Don't understand proof of minimum modulus principle 
Minimum modulus principle: If $f$ is a non-constant holomorphic function a bounded region $G$ and continuous on $\bar{G}$, then either $f$ has a zero in $G$ or $|f|$ assumes its minimum value on $\partial G$.

1) Why does $f$ has to be continuous on $\bar{G}$ and not just $G$?

Proof: Let $F(z) = e^{f(z)}$. Then $|F(z)| = |e^{f(z)}| = e^{Re(f(z))} \geq e^{Re(f(a))}$ on $B(a, r)$.

2) Why is $e^{Re(f(z))} \geq e^{Re(f(a))}$ on $B(a, r)$? How do we know that the real part of $f(z)$ has a minimum in $B(a, r)$?

Proof (cont'd): Then $F(a) = 0$ or $F(z)$ is constant on $B(a,r)$.

3) How do we know that $F(a) = 0$ or $F(z)$ is constant on $B(a,r)$?

Proof (cont'd): $F(z) \neq 0$ so $F(z)$ is constant on $B(a,r)$, thus $f(z)$ is constant on $B(a,r)$ and by the Identity theorem, $f(z)$ is constant on $G$.

(I understand this last part.)
 A: I am giving a different proof of the one you have since I believe is not complete and that is why you don´t get it. You must already know the Maximum Principle (not modulus), in case you don´t here it is:

Maximum principle If $f: G \to \mathbb{C}$ is a non-constant holomorphic function in a region $G$, then $|f|$ has no maximum in $G$.

A proof of this can be easily obtained as a corollary of the Open mapping theorem. 

Minimum Modulus principle If $f$ is a non-constant holomorphic function a bounded region $G$ and continuous on $\overline{G}$, then either $f$ has a zero in $G$ or $|f|$ assumes its minimum value on $\partial G$.

Proof: 
I) Lets assume first that $f$ has no zeros in $\overline{G}$, then of course $1/f$ is holomorphic in $G$ and continuous in $\overline{G}$. Thus, by the Maximum Principle above $|1/f|$ attains its maximum in $\partial G$, that is there exist $a \in \partial G$ such that
$$
\left| \frac{1}{f(z)} \right| \leq \left| \frac{1}{f(a)} \right|  \ \forall \ z \in \overline{G}
$$
So indeed for all $z \in \overline{G}$, $|f(a)|\leq |f(z)|$, thus $|f|$ assumes its minimum value in $a \in \partial G$.
II) On the other side, if $|f|$ does not assumes its minimum value on $ \in \partial G$, then there exist $b \in G$ such that 
$$
|f(b)| \leq |f(z)| \ \forall \ z \in G
$$
Lets prove that $f(b)$ must be $0$. Assume not, then 
$$
\left| \frac{1}{f(z)} \right| \leq \left| \frac{1}{f(b)} \right|  \ \forall \ z \in G
$$
but since $b \not\in \partial G$, the Maximum Principle gives that $f$ must be constant (since the maximum is not attained at the boundary) a contradiction.

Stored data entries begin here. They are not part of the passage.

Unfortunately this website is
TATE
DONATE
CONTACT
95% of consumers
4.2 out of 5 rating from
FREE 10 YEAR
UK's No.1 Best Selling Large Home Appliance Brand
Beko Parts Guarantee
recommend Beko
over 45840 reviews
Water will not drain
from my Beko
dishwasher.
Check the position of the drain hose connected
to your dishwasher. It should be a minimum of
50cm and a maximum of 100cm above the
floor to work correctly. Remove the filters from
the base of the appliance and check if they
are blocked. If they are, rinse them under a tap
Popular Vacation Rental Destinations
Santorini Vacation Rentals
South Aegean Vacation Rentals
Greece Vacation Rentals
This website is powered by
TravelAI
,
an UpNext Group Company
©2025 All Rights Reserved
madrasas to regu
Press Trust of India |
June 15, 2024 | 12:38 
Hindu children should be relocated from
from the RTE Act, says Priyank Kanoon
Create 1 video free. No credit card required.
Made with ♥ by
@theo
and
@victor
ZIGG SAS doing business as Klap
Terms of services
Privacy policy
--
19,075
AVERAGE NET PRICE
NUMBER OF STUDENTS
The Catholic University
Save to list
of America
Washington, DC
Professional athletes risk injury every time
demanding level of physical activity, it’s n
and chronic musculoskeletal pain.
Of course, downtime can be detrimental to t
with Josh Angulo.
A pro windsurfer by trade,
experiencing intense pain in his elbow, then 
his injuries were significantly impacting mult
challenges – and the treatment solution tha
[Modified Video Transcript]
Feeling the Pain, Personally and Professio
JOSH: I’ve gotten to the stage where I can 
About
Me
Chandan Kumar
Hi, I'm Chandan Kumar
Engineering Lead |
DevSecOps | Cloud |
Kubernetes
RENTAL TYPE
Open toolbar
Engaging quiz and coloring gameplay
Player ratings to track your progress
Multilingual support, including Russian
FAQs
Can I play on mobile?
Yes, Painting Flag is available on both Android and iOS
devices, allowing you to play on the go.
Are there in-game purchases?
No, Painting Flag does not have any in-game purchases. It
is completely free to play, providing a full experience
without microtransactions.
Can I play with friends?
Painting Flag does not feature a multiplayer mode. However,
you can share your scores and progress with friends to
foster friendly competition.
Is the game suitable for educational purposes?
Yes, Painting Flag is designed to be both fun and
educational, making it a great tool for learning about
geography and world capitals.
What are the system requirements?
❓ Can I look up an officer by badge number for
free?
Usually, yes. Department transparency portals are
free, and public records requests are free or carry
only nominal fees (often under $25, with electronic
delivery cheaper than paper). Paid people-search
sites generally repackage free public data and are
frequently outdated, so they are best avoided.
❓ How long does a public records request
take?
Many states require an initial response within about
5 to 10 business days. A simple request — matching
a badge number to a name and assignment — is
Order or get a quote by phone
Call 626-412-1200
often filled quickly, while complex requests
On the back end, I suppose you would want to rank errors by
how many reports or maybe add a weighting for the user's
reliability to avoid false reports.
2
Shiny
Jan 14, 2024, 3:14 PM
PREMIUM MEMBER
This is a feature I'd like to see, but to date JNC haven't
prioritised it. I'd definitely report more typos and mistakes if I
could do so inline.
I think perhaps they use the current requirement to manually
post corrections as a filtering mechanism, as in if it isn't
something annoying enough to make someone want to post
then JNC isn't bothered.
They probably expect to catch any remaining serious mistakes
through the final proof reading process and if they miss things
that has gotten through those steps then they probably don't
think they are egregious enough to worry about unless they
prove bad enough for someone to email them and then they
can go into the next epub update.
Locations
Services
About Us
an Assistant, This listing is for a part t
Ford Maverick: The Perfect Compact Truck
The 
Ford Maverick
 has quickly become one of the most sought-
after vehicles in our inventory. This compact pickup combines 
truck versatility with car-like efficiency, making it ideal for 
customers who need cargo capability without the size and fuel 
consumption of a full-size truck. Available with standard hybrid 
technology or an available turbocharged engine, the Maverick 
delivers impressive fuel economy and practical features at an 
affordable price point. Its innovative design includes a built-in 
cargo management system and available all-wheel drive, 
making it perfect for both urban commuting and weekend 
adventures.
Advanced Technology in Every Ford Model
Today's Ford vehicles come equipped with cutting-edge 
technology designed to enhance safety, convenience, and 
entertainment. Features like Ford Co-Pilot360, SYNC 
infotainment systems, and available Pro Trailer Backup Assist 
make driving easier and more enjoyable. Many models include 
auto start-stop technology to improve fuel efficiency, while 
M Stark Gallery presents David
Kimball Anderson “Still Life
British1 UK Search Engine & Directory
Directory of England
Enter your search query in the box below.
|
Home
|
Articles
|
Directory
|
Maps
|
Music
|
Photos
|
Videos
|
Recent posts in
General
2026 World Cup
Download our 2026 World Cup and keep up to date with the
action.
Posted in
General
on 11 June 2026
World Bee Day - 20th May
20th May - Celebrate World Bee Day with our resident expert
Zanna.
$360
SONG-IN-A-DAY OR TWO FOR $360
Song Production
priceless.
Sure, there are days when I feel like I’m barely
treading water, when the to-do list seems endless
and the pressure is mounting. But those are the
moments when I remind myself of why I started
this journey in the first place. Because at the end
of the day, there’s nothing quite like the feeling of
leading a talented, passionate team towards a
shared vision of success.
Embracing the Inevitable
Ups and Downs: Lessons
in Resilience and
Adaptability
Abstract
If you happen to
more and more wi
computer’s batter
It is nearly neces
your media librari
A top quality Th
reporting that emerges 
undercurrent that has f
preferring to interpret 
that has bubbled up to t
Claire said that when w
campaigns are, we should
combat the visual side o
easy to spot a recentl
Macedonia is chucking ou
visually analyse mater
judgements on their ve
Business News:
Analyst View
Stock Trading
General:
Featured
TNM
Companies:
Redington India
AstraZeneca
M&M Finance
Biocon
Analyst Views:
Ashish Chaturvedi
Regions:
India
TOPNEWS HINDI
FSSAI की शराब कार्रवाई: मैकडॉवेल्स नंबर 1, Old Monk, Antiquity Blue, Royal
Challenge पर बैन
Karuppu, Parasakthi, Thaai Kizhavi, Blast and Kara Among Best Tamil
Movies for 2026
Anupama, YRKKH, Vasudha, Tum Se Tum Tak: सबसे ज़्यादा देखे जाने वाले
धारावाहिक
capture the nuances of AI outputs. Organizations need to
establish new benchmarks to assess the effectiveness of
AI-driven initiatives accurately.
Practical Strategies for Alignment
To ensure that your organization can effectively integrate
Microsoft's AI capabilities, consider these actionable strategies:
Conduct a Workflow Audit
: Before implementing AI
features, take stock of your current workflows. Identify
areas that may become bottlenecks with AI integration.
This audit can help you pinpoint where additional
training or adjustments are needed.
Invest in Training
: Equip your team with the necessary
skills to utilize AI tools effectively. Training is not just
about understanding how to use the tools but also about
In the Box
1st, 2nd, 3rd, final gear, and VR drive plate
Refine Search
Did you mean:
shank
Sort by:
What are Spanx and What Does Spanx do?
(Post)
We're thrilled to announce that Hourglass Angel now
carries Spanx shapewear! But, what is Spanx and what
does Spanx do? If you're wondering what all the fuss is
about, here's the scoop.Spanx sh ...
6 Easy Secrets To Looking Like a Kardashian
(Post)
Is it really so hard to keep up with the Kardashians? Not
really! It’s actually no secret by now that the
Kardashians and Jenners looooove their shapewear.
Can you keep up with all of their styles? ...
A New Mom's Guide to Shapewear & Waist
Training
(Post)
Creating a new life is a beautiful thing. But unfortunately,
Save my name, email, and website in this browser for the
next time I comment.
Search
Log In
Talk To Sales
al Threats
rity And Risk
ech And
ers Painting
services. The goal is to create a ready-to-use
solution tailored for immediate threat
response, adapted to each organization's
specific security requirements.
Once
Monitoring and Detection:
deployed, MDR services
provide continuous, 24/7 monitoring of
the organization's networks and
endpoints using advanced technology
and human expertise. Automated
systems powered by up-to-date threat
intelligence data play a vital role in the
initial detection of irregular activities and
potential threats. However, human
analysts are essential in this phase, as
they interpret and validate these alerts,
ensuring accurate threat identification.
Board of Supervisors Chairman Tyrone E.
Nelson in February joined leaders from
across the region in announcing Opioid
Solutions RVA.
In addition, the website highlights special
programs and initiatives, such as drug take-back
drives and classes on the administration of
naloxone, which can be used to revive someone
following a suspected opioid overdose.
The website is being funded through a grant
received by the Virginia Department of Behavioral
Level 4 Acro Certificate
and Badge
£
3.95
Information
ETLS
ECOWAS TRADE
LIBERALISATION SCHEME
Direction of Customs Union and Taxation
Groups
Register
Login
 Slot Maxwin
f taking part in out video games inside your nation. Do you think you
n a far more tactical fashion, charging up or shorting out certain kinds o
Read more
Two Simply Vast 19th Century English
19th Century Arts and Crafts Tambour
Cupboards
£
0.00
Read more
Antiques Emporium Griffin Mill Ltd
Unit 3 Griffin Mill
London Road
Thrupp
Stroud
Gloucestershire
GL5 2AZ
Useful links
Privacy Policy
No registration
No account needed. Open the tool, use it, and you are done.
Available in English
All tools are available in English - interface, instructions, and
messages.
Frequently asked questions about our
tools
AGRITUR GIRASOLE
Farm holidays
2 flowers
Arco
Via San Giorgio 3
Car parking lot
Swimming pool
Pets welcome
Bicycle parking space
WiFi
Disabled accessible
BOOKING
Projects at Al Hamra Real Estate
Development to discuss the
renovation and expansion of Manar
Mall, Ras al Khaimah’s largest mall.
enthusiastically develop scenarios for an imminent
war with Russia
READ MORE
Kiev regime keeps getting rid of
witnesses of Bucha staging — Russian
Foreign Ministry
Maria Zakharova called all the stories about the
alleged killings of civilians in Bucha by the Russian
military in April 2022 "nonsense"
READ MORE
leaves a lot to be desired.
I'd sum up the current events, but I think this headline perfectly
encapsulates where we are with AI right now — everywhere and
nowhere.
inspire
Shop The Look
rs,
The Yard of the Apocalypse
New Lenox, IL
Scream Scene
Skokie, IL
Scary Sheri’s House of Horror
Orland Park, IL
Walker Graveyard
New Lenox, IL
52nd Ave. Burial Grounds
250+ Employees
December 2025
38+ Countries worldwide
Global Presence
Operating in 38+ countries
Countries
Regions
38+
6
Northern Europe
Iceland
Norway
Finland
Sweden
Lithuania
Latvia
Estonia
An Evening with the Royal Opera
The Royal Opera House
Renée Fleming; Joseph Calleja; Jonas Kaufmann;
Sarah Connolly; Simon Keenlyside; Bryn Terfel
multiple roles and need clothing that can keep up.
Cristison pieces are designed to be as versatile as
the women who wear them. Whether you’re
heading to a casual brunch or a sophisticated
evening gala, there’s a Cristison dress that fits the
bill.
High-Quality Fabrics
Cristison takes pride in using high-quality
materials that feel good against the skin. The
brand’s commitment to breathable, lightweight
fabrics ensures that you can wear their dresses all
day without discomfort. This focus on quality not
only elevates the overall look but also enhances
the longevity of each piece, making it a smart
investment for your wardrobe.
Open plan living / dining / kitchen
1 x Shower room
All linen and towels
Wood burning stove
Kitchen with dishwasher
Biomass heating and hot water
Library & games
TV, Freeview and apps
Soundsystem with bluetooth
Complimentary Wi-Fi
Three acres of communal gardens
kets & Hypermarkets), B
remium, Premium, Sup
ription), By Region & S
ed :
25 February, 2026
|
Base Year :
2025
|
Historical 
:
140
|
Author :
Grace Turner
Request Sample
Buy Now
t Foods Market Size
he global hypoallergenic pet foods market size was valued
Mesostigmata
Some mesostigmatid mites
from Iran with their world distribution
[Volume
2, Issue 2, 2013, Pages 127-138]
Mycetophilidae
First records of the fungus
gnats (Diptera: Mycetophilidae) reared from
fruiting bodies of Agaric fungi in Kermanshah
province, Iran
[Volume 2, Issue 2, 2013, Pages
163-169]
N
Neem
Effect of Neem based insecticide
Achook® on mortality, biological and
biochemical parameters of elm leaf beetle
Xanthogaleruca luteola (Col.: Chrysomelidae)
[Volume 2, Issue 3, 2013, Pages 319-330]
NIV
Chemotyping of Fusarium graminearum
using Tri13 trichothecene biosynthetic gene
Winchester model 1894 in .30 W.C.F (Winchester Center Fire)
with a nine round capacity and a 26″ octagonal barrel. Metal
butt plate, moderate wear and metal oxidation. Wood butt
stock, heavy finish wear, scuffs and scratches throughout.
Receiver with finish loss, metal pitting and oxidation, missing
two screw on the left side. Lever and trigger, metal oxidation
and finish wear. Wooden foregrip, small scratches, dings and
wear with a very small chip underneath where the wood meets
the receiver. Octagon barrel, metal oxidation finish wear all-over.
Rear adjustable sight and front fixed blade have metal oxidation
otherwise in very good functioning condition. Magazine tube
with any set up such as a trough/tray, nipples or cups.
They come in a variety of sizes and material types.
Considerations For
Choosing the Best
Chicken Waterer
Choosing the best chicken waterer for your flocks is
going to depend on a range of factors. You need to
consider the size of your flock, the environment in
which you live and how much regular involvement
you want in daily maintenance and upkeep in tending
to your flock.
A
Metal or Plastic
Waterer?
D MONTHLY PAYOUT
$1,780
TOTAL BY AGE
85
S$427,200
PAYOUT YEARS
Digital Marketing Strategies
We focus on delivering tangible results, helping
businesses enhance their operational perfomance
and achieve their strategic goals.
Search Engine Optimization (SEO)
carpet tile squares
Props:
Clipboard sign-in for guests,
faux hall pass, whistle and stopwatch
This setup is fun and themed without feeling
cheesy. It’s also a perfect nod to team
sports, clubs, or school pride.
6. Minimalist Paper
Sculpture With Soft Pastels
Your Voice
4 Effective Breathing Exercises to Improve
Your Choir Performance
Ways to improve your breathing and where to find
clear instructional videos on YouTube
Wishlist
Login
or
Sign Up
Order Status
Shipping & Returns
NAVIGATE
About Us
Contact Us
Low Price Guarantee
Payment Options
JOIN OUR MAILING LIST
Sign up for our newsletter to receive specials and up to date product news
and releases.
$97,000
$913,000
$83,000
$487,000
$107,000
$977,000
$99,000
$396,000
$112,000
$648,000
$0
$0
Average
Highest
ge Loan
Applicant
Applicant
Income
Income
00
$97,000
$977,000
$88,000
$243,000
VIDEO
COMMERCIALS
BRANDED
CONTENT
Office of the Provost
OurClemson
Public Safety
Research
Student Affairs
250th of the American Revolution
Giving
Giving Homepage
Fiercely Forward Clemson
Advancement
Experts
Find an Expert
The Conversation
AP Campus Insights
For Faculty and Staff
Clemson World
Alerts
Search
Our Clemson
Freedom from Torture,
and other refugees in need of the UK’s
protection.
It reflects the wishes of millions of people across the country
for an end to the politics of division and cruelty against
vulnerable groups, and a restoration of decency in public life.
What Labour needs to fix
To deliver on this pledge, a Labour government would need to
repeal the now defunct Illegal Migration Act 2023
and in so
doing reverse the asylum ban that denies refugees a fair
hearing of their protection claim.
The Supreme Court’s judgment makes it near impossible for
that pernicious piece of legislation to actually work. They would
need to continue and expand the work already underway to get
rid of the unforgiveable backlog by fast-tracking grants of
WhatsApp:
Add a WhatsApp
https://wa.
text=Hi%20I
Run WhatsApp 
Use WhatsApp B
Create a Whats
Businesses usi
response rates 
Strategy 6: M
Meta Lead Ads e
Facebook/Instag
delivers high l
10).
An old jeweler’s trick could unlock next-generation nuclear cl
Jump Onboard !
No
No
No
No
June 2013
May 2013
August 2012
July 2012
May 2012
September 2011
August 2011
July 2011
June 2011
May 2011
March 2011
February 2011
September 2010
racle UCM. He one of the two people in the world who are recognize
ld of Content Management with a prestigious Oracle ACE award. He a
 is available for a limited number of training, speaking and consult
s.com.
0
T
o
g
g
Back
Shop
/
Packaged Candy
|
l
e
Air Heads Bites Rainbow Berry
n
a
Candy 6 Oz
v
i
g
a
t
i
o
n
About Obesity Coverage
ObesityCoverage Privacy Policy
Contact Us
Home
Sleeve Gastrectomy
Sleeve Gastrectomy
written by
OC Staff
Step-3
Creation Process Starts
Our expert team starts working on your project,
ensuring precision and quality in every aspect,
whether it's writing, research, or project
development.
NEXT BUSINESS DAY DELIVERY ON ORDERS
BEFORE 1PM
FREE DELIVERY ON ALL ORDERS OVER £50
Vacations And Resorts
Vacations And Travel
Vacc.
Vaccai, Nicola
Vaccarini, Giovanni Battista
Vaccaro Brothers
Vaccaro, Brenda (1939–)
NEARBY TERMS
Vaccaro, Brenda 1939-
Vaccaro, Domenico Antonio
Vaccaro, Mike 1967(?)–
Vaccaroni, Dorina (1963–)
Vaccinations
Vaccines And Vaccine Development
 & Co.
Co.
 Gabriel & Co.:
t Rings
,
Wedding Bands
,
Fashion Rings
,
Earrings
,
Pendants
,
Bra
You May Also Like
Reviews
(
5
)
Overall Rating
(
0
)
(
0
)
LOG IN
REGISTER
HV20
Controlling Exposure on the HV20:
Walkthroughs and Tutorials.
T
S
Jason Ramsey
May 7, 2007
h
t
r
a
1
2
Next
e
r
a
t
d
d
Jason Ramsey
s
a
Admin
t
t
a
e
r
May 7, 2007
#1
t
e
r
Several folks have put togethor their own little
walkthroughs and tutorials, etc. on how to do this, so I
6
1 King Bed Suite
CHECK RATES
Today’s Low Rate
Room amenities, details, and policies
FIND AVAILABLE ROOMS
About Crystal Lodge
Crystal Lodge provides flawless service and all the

Thus since supposing that $f(b)\neq 0$ implies that $f$ must be constant, then since $f$ is non-constant by hypothesis we can conclude that $f(b)=0$.
It follows now from I) and II) that either $f$ has a zero $b \in G$ or $|f|$ assumes its minimum value on $a \in \partial G$. $\blacksquare$